• **Passo del documento**:
Il vostro cronista si è goduto anche lui in diretta “Trump contro tutti”, il confronto tv fra i candidati alle primarie repubblicane per le presidenziali 2016. E forse questo spillo avrebbe potuto essere inviato al sussidiario via fuso orario già la mattina di venerdì 7. Ma sarebbe stato inevitabilmente centrato su “chi ha vinto/chi ha perso”, oppure pieno di colore superficiale sull’istrionesco protagonista. Solo con il passare dei giorni – e con i suoi seguiti e ricadute – il debate è divenuto un istantaneo “evento da annale”, da approfondire oltre la cronaca. E si è pure fatto spazio sulle prime pagine dei media italiani: non per caso e non solo riempiendo il vuoto del mezzo agosto.



L’esito, per la verità, non era del tutto atteso neppure negli Usa. Non è stato banale, anzi è stato molto significativo leggere, giovedì notte a caldo, i complimenti pubblici delle vacche sacre liberal del New York Times ai tre colleghi della Fox per come avevano tenuto le briglie del rodeo fra i “magnifici dieci” repubblicani: il più seguito confronto politico tv di sempre negli States a livello di primarie. Ma che qualcosa, anzi molte cose fossero successe era risultato chiaro anche al vostro modesto cronista – in trasferta e in jet lag – un occhio allo schermo e l’altro ai telespettatori attorno.

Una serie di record

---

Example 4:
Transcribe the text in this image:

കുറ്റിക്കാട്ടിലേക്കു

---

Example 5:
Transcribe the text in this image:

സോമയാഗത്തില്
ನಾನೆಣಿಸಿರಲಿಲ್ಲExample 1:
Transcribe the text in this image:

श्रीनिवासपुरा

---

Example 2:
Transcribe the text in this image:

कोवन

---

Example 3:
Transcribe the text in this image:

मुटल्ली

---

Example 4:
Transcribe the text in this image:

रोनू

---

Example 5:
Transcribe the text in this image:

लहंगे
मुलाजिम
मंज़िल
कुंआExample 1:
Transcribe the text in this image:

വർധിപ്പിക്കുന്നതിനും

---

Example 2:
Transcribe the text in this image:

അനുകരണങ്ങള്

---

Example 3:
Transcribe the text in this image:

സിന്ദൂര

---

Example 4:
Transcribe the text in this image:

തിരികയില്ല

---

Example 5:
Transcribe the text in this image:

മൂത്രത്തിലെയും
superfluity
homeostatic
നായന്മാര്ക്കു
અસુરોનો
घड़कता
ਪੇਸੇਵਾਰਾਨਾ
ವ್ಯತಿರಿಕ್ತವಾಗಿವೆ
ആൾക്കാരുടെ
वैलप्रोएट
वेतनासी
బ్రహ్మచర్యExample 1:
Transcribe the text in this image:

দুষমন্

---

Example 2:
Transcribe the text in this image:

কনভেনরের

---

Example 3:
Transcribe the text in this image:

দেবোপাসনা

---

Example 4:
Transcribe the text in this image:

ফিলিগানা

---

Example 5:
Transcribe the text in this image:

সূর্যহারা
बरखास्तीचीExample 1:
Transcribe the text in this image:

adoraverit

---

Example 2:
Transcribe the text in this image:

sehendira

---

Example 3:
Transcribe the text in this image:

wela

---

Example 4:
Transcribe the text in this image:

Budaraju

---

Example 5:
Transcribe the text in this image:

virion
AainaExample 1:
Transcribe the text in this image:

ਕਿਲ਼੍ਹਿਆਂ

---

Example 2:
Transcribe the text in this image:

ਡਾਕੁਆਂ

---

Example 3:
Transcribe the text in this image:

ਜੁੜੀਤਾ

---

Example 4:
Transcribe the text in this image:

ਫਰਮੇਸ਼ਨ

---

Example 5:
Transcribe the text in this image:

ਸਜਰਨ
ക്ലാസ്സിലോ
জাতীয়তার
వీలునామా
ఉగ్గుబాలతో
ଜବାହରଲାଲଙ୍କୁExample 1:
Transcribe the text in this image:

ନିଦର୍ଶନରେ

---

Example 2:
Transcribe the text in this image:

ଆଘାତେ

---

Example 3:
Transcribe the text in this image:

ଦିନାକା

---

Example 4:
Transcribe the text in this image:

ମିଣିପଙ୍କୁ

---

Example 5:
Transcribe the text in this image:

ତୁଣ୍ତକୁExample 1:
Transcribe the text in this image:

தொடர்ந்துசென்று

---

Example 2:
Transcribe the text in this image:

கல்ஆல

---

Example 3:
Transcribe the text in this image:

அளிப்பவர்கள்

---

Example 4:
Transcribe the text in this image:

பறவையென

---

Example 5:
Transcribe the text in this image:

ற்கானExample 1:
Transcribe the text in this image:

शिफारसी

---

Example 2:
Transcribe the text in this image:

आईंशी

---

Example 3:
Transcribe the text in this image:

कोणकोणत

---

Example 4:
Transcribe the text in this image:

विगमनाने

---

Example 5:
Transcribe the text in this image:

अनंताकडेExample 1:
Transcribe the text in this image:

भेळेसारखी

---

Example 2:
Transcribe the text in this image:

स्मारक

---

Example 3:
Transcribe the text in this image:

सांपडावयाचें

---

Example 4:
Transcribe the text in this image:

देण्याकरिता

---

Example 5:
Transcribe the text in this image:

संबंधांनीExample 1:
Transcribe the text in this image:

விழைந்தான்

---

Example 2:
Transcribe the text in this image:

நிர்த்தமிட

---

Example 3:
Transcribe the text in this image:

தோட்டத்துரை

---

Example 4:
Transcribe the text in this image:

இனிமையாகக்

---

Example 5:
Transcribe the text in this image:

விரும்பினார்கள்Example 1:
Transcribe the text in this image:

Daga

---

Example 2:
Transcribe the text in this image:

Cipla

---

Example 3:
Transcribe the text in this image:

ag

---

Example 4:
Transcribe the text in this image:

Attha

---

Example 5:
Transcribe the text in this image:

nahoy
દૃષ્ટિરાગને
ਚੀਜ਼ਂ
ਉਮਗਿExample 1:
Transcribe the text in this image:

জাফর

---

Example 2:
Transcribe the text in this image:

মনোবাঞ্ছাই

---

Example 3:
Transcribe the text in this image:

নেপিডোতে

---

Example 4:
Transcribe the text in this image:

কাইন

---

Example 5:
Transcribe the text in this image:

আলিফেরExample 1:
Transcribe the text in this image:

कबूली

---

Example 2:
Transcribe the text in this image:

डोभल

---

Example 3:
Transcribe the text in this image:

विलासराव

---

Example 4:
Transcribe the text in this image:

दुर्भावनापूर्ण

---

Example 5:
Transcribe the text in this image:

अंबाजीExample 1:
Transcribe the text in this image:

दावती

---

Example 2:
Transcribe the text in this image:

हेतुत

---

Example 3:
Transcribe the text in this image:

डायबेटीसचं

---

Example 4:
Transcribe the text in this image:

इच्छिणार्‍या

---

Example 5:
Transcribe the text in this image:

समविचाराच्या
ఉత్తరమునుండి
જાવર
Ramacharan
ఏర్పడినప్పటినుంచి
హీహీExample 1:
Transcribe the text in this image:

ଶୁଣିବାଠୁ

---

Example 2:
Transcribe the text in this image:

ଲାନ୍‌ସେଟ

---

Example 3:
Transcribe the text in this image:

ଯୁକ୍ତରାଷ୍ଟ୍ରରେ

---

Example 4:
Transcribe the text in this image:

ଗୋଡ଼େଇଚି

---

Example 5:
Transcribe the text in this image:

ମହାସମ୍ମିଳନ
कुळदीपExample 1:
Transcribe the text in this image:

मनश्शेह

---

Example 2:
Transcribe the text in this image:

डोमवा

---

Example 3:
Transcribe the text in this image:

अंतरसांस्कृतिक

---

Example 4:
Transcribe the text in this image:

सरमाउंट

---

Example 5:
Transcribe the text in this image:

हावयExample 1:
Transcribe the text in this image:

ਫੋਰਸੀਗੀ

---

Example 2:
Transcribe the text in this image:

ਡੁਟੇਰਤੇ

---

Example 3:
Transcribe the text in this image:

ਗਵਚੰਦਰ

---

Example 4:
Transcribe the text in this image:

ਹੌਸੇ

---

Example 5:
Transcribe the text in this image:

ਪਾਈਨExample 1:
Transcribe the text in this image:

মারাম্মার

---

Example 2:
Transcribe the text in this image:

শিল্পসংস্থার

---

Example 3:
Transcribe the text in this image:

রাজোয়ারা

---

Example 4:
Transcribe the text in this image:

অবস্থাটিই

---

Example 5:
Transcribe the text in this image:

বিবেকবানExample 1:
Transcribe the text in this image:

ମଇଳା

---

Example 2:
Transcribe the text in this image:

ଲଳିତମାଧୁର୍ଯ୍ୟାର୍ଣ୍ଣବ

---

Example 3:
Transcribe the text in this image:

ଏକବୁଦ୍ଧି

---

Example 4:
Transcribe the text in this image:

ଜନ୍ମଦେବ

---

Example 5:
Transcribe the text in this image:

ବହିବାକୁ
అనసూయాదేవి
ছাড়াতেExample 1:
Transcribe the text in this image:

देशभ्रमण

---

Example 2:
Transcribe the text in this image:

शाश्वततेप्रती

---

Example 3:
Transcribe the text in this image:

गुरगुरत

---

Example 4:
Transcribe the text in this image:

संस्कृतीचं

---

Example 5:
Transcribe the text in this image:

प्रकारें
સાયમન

• **Esercizio breve 1**: Riscrivi in forma di elenco puntato il paragrafo del passo del documento che comincia con "L’esito, per la verità", mantenendone i fatti principali.
• **Esercizio breve 2**: Elenca tutte le espressioni racchiuse tra virgolette nel passo del documento.

• **Risposta 1**:
- L’esito del confronto non era del tutto atteso neppure negli Usa.
- Giovedì notte, a caldo, le "vacche sacre liberal" del New York Times hanno fatto pubblici complimenti ai tre colleghi della Fox per come avevano condotto il confronto fra i dieci candidati repubblicani.
- È stato il confronto politico televisivo più seguito di sempre negli States a livello di primarie.
- Anche il cronista, in trasferta e in jet lag, con un occhio allo schermo e l’altro ai telespettatori attorno, aveva capito che erano successe molte cose.

• **Risposta 2**:
- “Trump contro tutti”
- “chi ha vinto/chi ha perso”
- “evento da annale”
- “magnifici dieci”